Трудность управлять — это трудность применить свою голову не к одному своему послушному телу, лёгкому на передвижения, и не только к своей семье, и не только к императорскому Дому, но осенить собою пространство, никак не свойственное отдельному человеку. Иногда, скалывая лёд в саду Зимнего, или во время верховых прогулок под Царским, Николай так напрягался умственно, сопоставляя противоречивые мнения собеседников и подчинённых, что передайся его напряжение в лом — тот бы заплясал как бешеный, а пройди и отзовись его усилие в лошади — она бы захрапела, понесла.

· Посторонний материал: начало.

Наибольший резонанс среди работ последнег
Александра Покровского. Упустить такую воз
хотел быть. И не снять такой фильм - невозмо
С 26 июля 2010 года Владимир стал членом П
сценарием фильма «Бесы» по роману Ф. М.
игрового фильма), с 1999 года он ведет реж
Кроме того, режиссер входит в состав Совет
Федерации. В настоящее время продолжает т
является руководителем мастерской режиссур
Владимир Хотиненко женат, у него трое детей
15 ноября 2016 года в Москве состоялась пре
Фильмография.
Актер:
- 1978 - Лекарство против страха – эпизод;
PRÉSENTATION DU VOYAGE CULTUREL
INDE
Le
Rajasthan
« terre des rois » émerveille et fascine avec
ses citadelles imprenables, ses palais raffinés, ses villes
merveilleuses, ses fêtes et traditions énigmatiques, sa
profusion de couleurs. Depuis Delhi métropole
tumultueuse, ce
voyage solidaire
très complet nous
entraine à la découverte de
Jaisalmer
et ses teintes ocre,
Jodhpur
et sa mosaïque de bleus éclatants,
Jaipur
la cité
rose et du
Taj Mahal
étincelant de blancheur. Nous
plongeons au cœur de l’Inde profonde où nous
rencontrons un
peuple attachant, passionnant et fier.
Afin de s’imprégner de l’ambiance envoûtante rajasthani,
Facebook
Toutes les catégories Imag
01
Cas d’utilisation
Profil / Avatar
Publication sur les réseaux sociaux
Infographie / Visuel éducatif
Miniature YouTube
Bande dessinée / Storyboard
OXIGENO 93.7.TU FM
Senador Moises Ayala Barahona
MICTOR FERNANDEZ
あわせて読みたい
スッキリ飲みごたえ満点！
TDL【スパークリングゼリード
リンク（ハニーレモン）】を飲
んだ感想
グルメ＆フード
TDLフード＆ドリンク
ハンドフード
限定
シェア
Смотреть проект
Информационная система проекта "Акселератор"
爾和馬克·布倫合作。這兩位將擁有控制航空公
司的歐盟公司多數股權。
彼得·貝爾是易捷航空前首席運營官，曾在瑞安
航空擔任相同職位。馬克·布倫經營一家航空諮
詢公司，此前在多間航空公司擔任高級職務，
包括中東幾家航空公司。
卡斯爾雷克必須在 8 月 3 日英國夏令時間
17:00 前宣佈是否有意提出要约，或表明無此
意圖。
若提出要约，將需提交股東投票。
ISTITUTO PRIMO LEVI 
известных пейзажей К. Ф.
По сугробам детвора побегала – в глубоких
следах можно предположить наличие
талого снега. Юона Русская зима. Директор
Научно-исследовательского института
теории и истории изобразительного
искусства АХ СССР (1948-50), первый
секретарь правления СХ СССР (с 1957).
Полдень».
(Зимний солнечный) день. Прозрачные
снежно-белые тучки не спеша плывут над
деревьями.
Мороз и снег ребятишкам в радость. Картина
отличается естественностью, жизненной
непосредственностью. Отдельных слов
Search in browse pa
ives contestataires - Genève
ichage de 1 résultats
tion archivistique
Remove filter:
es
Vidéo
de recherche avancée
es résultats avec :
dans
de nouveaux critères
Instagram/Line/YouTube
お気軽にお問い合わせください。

Трудность управлять — это и несносная трудность обращаться к управляемым. Легко — если это один-два-три собеседника в закрытой комнате или застольника за обеденным столом. Приятно, если это в военной, гвардейской среде, — тогда легко раскрывается рот, привольно льётся речь (тут выпал юбилей Пажеского корпуса — его праздновали долго, шумно, во многих формах, и Николай с удовольствием много говорил). Но сжато и стеснительно, когда надо что-то вымолвить перед собранием штатских людей, да ещё весьма образованных и многомысленных, — руки Николая как связывались, ни одного естественного жеста, вяз язык во рту, не способный продвинуться, чтобы произнести одно милостивое или любезное слово, и опасался император, что может быть даже краснеет, что смущение его видно, — и не знал, как провалиться сквозь землю, скорее уйти. (Рядом с Пажеским выпали столетние юбилеи Государственного Совета и учреждения в России министерств — Николай вынужден был туда казниться ехать, но ни тем, ни другим не произнёс ни одного слова). Послан был едва ли не каждому второму человеку этот дар — свободно держаться перед собраниями, но Николай костенел, леденел, и только надеялся, что его молчание выразится достаточно важно.